§ QUESTÃO BREVE 1:
Responda a estas perguntas sobre o excerto acerca da geografia da Guiné-Bissau:
(a) Em quantos quilómetros quadrados se modifica a superfície do território entre a maré alta e a baixa?
(b) Que vegetação franja a faixa costeira?
(c) Qual é, segundo Amílcar Cabral, o único rio a sério da sua terra?
§ QUESTÃO BREVE 2: Resuma em duas frases o excerto sobre a geografia da Guiné-Bissau.

§ EXCERTO PARA LEITURA:
□ □ □ □
LVI
O CAPITÃO
PERALTA
Da
fronteira da Guiné-Bissau ainda se avistam os últimos contrafortes do maciço
do Fouta Djalon. São já colinas, com manchas verdes de arrozais dispersos. Para
cá, começa a savana. A erva chega aos ombros, a perder de vista. A floresta
ladeia os rios e guarnece a fronteira com o Senegal. A faixa costeira é
franjada por mangais que sobem ao longo dos estuários e mergulham as raízes,
ocultando a terra firme.
Entre
a maré alta e a baixa, a superfície do território modifica-se em cerca de sete
mil quilómetros quadrados. É muito, para uma área total que ultrapassa pouco os
trinta e seis mil. Sobretudo a sul, o mar entra pela terra. Sucedem-se
as rias, os riachos, os pântanos e as lagoas. Amílcar Cabral conhecia bem a
geografia da terra onde nasceu. Ouçamo-lo:
Na
Guiné, terra cortada por braços de mar, que nós chamamos rios, mas que no fundo
não são rios: Farim só é rio para lá de Candjambari; o Geba só é rio de Bambadinca
para cima e por vezes mesmo para lá de Bambadinca há água salgada; Mansoa só é
rio depois de Mansoa, já a caminho de Sara, perto de Caroalo; Buba,
esse não é rio de lado nenhum, porque até chegarmos a terra seca, é só água
salgada; Cumbidjã, Tombali, são todos braços de mar, a não ser na parte
superior com um bocadinho de água doce na época das chuvas, sobretudo o rio de
Bedanda, que vem a Balama buscar água doce. O único rio de facto a sério, na
nossa terra, é o Corubal.
□ □ □ □
§ REGISTOS DE DADOS:
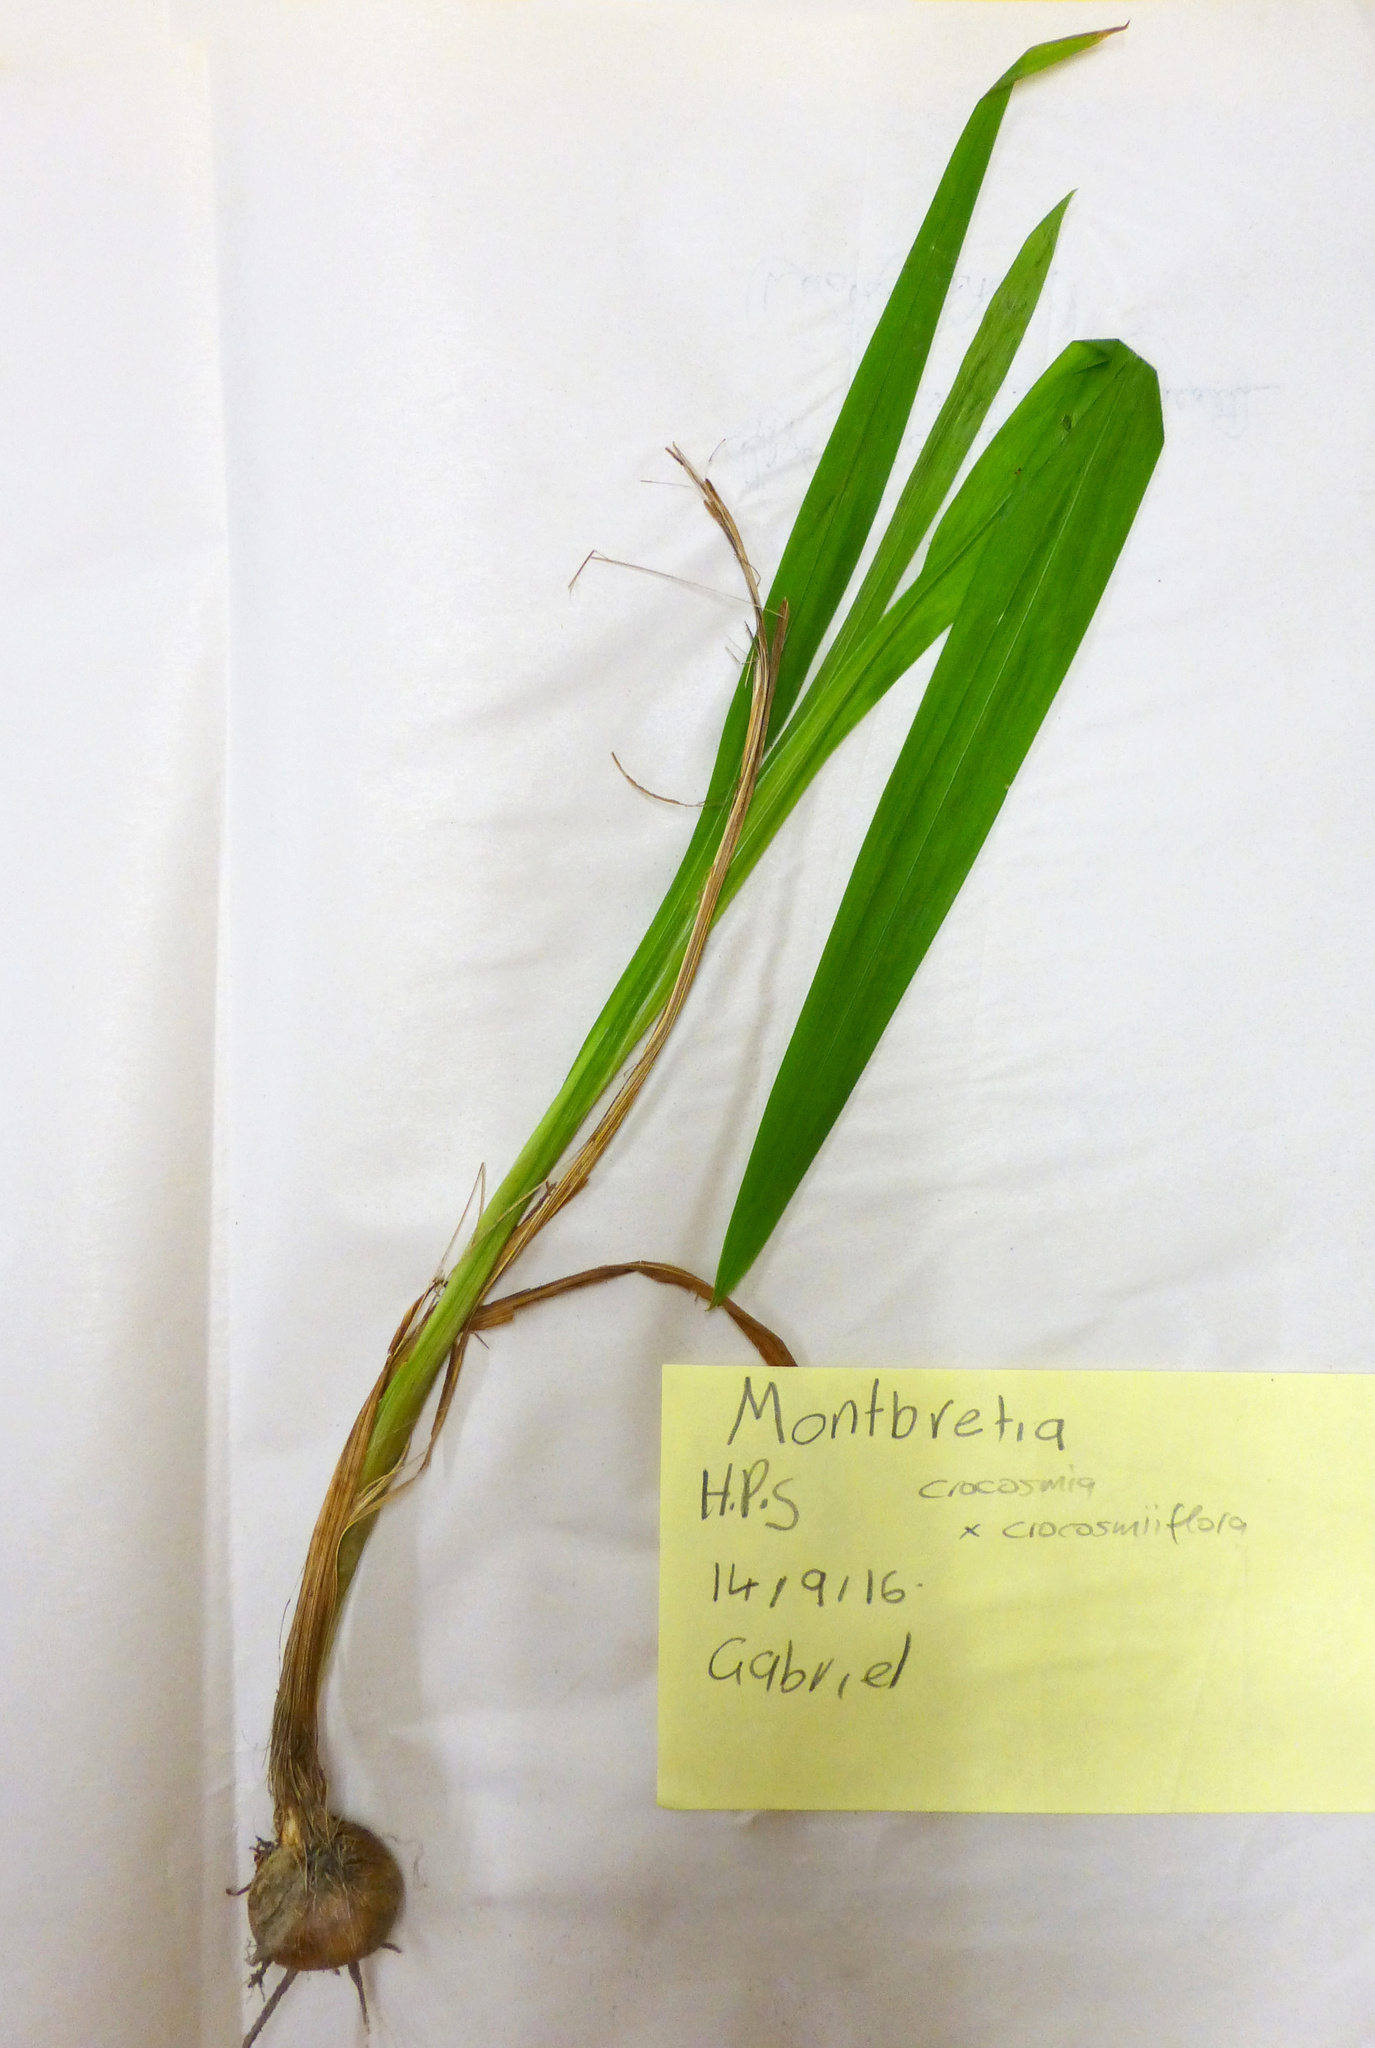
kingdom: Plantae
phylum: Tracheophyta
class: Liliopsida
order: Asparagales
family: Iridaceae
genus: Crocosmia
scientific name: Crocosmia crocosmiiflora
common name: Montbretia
□ □ □ □
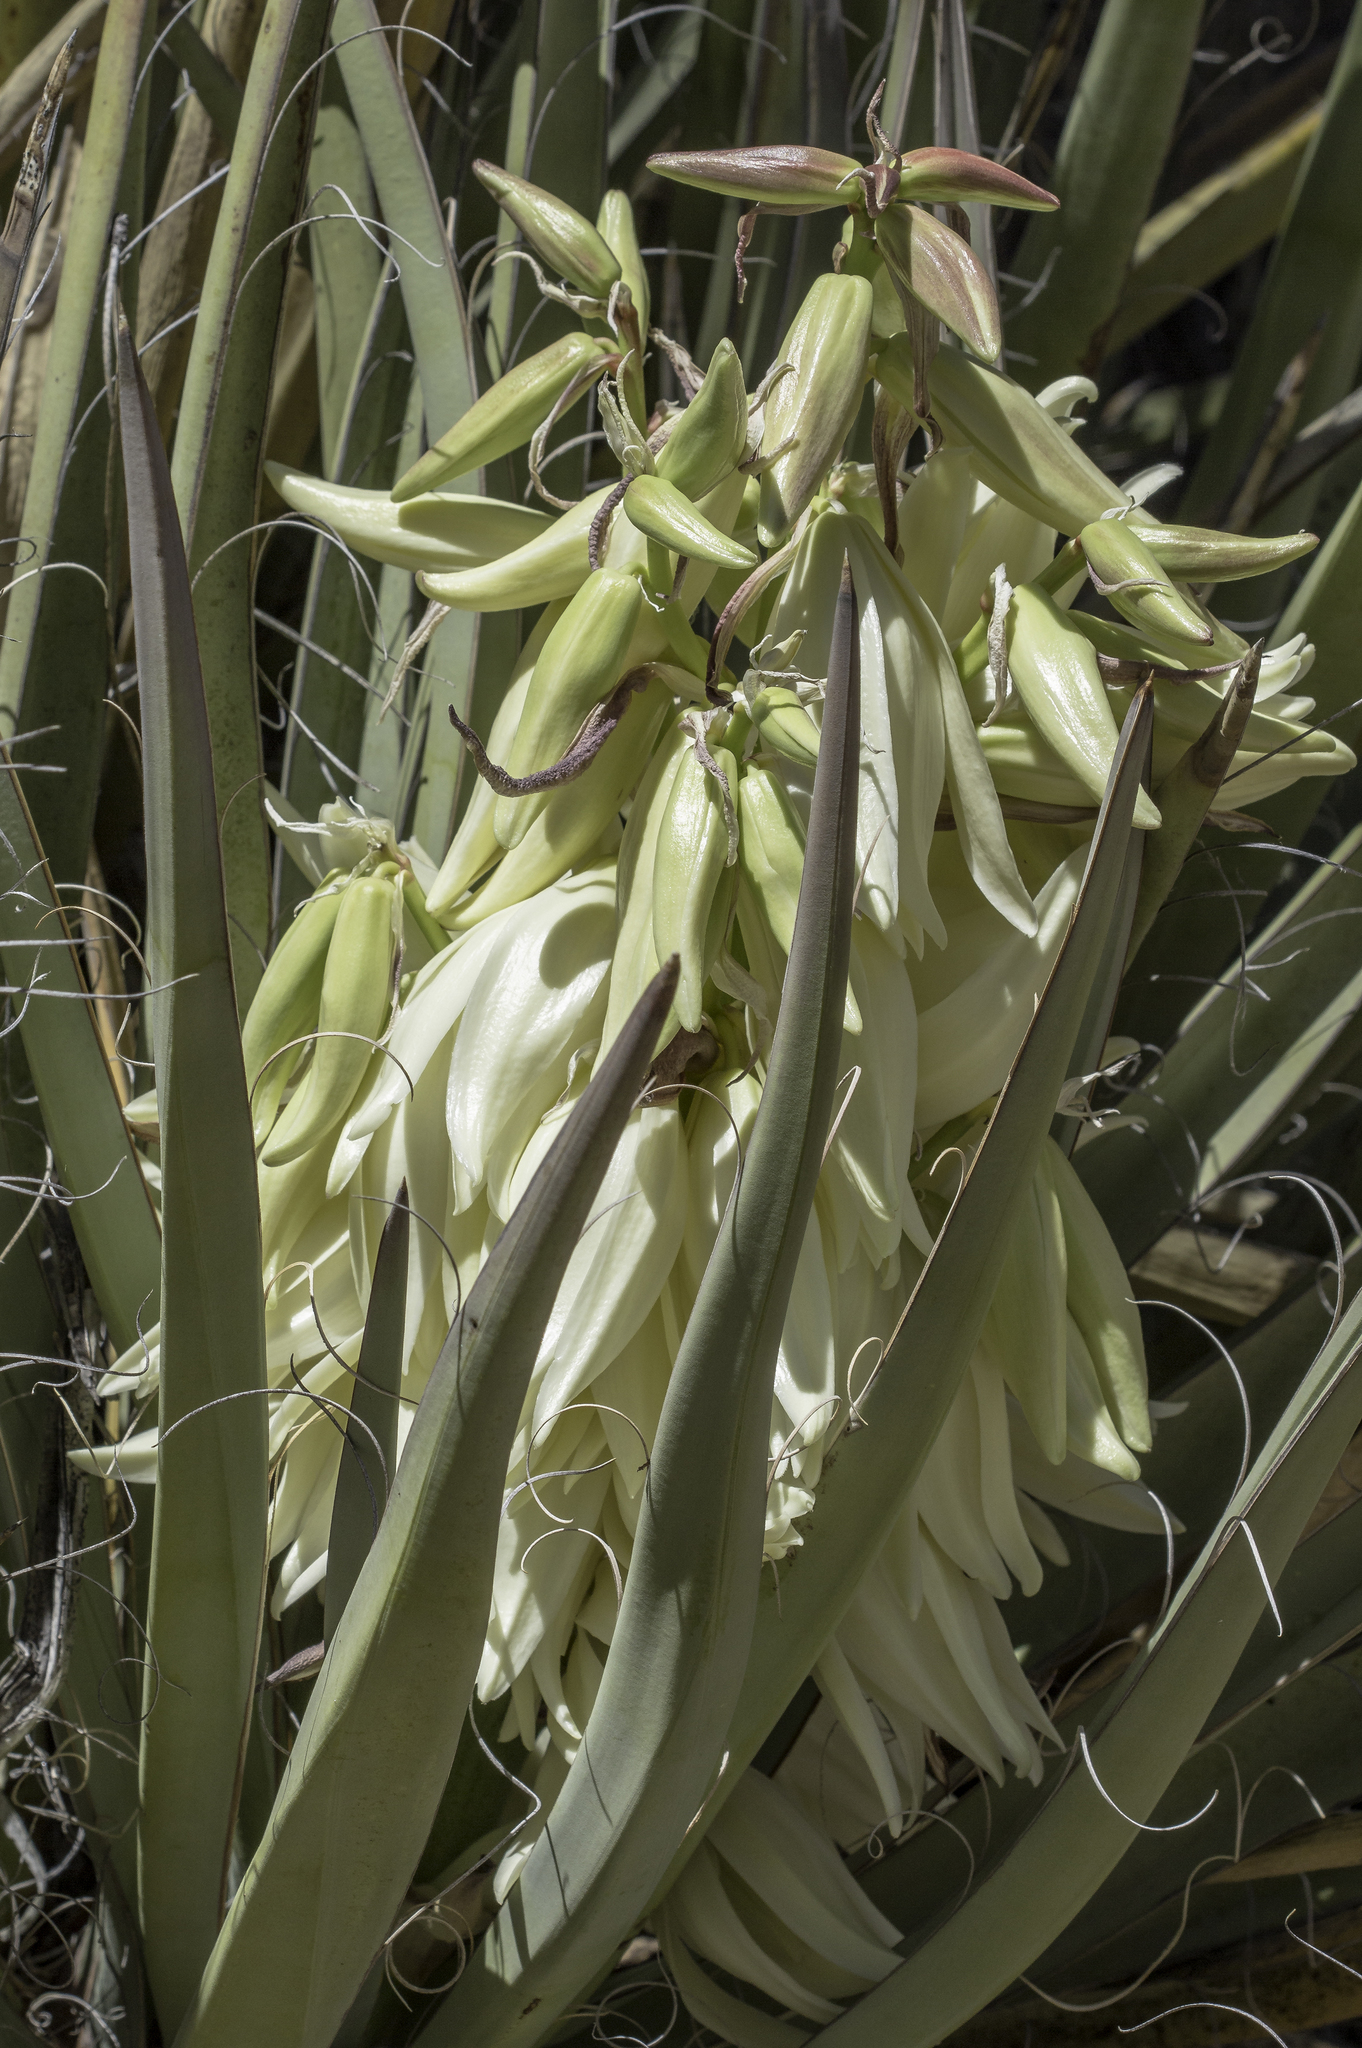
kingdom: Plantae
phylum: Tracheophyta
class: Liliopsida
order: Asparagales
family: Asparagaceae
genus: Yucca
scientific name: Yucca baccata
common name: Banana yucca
□ □ □ □
§ RESPOSTA CERTA 1:
(a) Em cerca de sete mil quilómetros quadrados.
(b) Os mangais.
(c) O Corubal.

§ RESPOSTA CERTA 2: Da fronteira da Guiné-Bissau avistam-se as colinas dos últimos contrafortes do maciço do Fouta Djalon, seguidas da savana, de florestas junto aos rios e de mangais na faixa costeira. Entre a maré alta e a baixa, a superfície do território varia em cerca de sete mil quilómetros quadrados, e Amílcar Cabral explica que quase todos os chamados rios da Guiné são braços de mar de água salgada, sendo o Corubal o único rio a sério.